Texte du document:
★ ★ ★ ★ ★
Tel est le fonds de cet ouvrage, donné hier sous le titre de l’Habit du Chevalier de Grammont. Il offre des scènes assez plaisantes, mais aussi des longueurs qui ont excité à-la-fois quelques murmures qui ont été étouffés par les applandissemens.

Nous pensons que l’intérêt est bien diminué par l’indifférence que témoigne Grammont pour son habit, tandis que dans le roman, le besoin qu’il en a rend extrêmement plaisant le rôle de cet habit qui passe en tant de mains avant d’arriver à son véritable maître. La musique en est jolie ; le Duo entre Grammont et Elise est sur-tout remarquable par son originalité. Le cit. Elleviou a rendu avec beaucoup de grâces le rôle du Chevalier, et a été bien secondé par le cit. Martin et Mlle Jenny. Les auteurs sont, pour les paroles, le cit. St-Victor , et pour la musique , le cit. Eler.

J. B. C. Grainville

Magasin encyclopédique, ou journal des sciences, des lettres et des arts, 6e année, 1801, tome V, p. 271-273 :

[D’abord la source de l’anecdote que la pièce met en scène. Ce qui est raconté ensuite peut provenir aussi bien des Mémoires que de l'intrigue. On est de toute façon dans l’avant-scène. Ce n’est qu’au deuxième paragraphe qu’on s’intéresse à l’intrigue proprement dite. Elle ne brille pas par son originalité (encore une jeune fille qui ne peut épouser son amant trop pauvre, et qu’un personnage généreux aide : le dénouement ne surprend pas. Verdict : tout n’est pas mauvais (« Quelques scènes plaisantes », mais que de longueurs ! La pièce n’est certes pas aussi drôle que les Mémoires du chevalier. Le compte rendu s’achève par les noms des auteurs, sans aucun commentaire (on ne saura rien de la musique).]

THÉATRE FAVART.

L'Habit du chevalier de Grammont.

L'opéra joué le 28 nivose, sous ce titre, est tiré des Mémoires du chevalier de Grammont. Il revient en France après quatre ans d'exil en Angleterre. Un mois avant son départ de Londres, il avoit chargé Thermes, son valet, de lui acheter, à Paris, l'habit le plus riche et le plus brillant. Thermes s'est acquitté de la commission, et a acheté un habit magnifique. Mais, sur la route, l'habit a tenté un riche paysan, à qui il l'a vendu. Revenu près de son maître, il invente mille .mensonges pour s'excuser de la perte de cet habit.
★ ★ ★ ★ ★
Consigne écrite a: D'après le compte rendu sur l'Habit du chevalier de Grammont, combien d'années le chevalier a-t-il passées en exil en Angleterre avant de revenir en France ?
Le compte rendu et les entrées n'ont aucun rapport entre eux.

Entrées de l'exercice:
★ ★ ★ ★ ★
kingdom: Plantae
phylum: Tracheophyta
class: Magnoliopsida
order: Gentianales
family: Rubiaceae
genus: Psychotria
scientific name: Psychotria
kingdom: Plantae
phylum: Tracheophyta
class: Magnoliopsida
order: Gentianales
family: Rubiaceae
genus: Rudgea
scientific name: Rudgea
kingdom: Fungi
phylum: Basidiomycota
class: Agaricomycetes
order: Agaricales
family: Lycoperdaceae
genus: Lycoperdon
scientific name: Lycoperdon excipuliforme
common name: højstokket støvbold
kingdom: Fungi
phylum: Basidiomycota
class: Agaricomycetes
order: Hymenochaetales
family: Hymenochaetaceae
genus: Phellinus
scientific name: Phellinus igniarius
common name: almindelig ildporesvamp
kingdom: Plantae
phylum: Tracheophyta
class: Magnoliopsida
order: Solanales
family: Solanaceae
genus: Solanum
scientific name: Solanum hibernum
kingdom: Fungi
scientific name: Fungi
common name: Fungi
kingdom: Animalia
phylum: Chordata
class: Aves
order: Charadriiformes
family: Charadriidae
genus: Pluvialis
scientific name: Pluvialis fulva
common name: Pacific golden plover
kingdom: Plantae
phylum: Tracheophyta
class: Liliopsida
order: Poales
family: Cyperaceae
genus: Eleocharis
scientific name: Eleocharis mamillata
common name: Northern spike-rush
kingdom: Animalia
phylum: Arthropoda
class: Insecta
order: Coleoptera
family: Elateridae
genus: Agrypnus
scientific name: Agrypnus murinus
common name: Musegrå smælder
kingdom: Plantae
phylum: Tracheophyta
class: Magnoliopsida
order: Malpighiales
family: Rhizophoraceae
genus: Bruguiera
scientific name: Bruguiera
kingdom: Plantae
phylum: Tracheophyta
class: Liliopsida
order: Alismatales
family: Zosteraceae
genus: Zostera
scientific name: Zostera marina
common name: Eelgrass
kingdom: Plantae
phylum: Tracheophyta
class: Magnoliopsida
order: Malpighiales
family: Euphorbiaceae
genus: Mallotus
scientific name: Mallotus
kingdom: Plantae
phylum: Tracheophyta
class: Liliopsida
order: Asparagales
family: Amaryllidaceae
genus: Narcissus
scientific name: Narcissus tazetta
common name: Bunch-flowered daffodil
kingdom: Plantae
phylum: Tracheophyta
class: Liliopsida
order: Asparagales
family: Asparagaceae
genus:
★ ★ ★ ★ ★
Consigne écrite b: Recopiez à l'identique, s'il vous plaît, les lignes des entrées, en commençant par celle qui contient « common name: almindelig ildporesvamp » et en terminant par celle qui contient « scientific name: Narcissus tazetta », ces deux lignes comprises.

Réponse attendue a: Il a passé quatre ans d'exil en Angleterre.

Réponse attendue b:
common name: almindelig ildporesvamp
kingdom: Plantae
phylum: Tracheophyta
class: Magnoliopsida
order: Solanales
family: Solanaceae
genus: Solanum
scientific name: Solanum hibernum
kingdom: Fungi
scientific name: Fungi
common name: Fungi
kingdom: Animalia
phylum: Chordata
class: Aves
order: Charadriiformes
family: Charadriidae
genus: Pluvialis
scientific name: Pluvialis fulva
common name: Pacific golden plover
kingdom: Plantae
phylum: Tracheophyta
class: Liliopsida
order: Poales
family: Cyperaceae
genus: Eleocharis
scientific name: Eleocharis mamillata
common name: Northern spike-rush
kingdom: Animalia
phylum: Arthropoda
class: Insecta
order: Coleoptera
family: Elateridae
genus: Agrypnus
scientific name: Agrypnus murinus
common name: Musegrå smælder
kingdom: Plantae
phylum: Tracheophyta
class: Magnoliopsida
order: Malpighiales
family: Rhizophoraceae
genus: Bruguiera
scientific name: Bruguiera
kingdom: Plantae
phylum: Tracheophyta
class: Liliopsida
order: Alismatales
family: Zosteraceae
genus: Zostera
scientific name: Zostera marina
common name: Eelgrass
kingdom: Plantae
phylum: Tracheophyta
class: Magnoliopsida
order: Malpighiales
family: Euphorbiaceae
genus: Mallotus
scientific name: Mallotus
kingdom: Plantae
phylum: Tracheophyta
class: Liliopsida
order: Asparagales
family: Amaryllidaceae
genus: Narcissus
scientific name: Narcissus tazetta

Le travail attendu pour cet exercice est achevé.